## [Given exercise]
In the commit message below, turn the paragraph beginning "Currently in the Anv" into a short bulleted list that keeps its main facts.

## [Document passage]
--- Begin ---

Mesa (staging/21.3): anv: fix multiple wait/signal on same binary semaphore

GitLab Mirror gitlab-mirror at kemper.freedesktop.org
Fri Nov 12 19:30:12 UTC 2021


Module: Mesa
Branch: staging/21.3
Commit: 3b502385844d04f68f2e3d43ce7ece65fe319a70
URL:    http://cgit.freedesktop.org/mesa/mesa/commit/?id=3b502385844d04f68f2e3d43ce7ece65fe319a70

Author: Lionel Landwerlin <lionel.g.landwerlin at intel.com>
Date:   Tue Nov  9 10:24:32 2021 +0200

anv: fix multiple wait/signal on same binary semaphore

We need to guarantee that when vkQueueSubmit() returns the application
can actually wait on a signaled semaphore/syncobj.

When using a thread to do the submission to i915, this gets a bit
tricky in the following case :

   A syncobj is used both as a wait & signal semaphore and has been
   signaled once already. It contains a fence before entering
   vkQueueSubmit().

   This means we need to reset the syncobj to ensure when we return
   from vkQueueSubmit(), the syncobj contains no stale fence.

   Currently in the Anv, the submission thread is in charge of putting
   the new fence in the syncobj and also picks up the wait fence
   directly from the syncobj. This means we can't reset the syncobj
   from vkQueueSubmit().

The solution to this has been pointed by Bas & Jason :

   In vkQueueSubmit(), clone the wait syncobj fence into a new
   temporary syncobj that will be destroy after submission and use
   this temporary syncobj as a wait fence for i915. This allows us to
   reset the original syncobj in vkQueueSubmit().

   For this to work with wait_before_signal behavior, we also need to
   do a wait-on-materialize on binary semaphores from vkQueueSubmit().
   Otherwise the application thread calling vkQueueSubmit() could race
   the submission thread and pick up the wrong fence when cloing.

v2: Use copy semantic for clone_syncobj_dma_fence() (Jason)
    Do the cloning prior to adding the syncobj to anv_queue_submit so
    that if the cloning fails don't have an invalid syncobj in
    anv_queue_submit (Jason)

v3: Fix another syncobj leak (Jason)

v4: Fix invalid argument order (Lionel)

Signed-off-by: Lionel Landwerlin <lionel.g.landwerlin at intel.com>
Cc: mesa-stable
Closes: https://gitlab.freedesktop.org/mesa/mesa/-/issues/4945
Part-of: <https://gitlab.freedesktop.org/mesa/mesa/-/merge_requests/11474>
(cherry picked from commit d2ff2b9e4a22a83d59caf56052fdda1fd4493ca1)

---

 .pick_status.json            |   2 +-
 src/intel/vulkan/anv_queue.c | 148 +++++++++++++++++++++++++++++++++++++------
 2 files changed, 130 insertions(+), 20 deletions(-)

--- End ---

## [Recorded information]
--- Begin ---

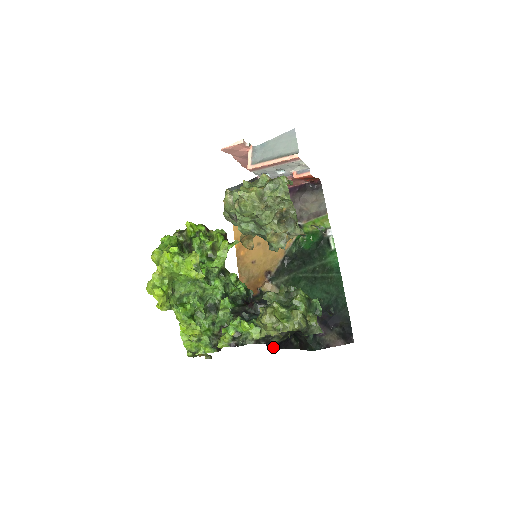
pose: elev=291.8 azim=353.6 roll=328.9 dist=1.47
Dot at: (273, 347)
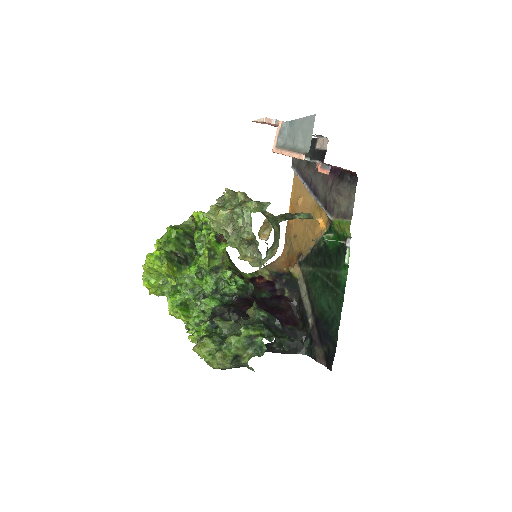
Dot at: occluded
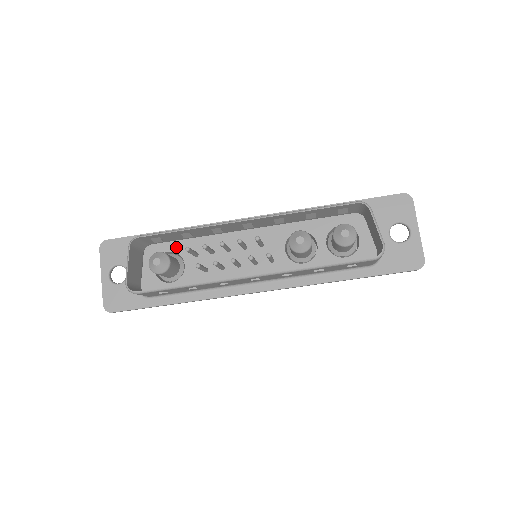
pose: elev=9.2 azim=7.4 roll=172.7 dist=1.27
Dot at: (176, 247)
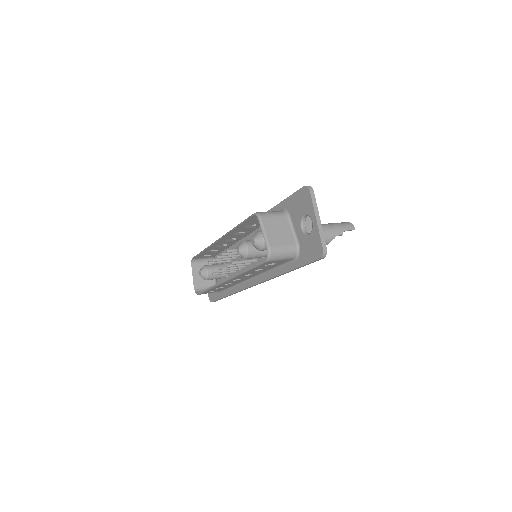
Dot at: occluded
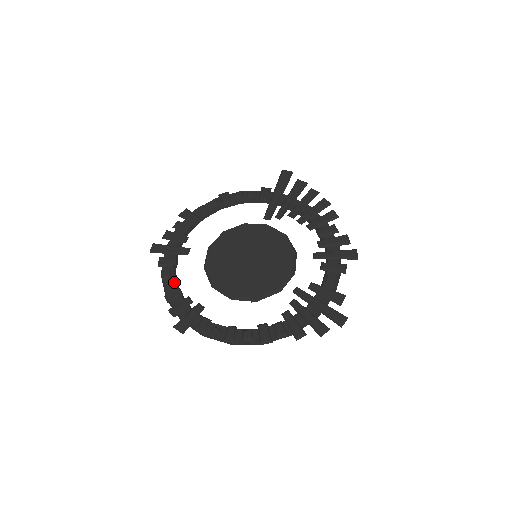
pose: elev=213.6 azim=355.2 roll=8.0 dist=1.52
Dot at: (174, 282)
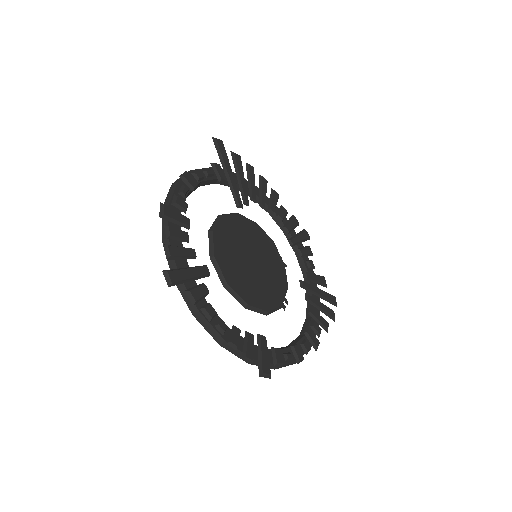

--- End ---

## [Full output]
- In Anv, the submission thread puts the new fence in the syncobj.
- The same thread also takes the wait fence directly from the syncobj.
- So the syncobj can't be reset from vkQueueSubmit().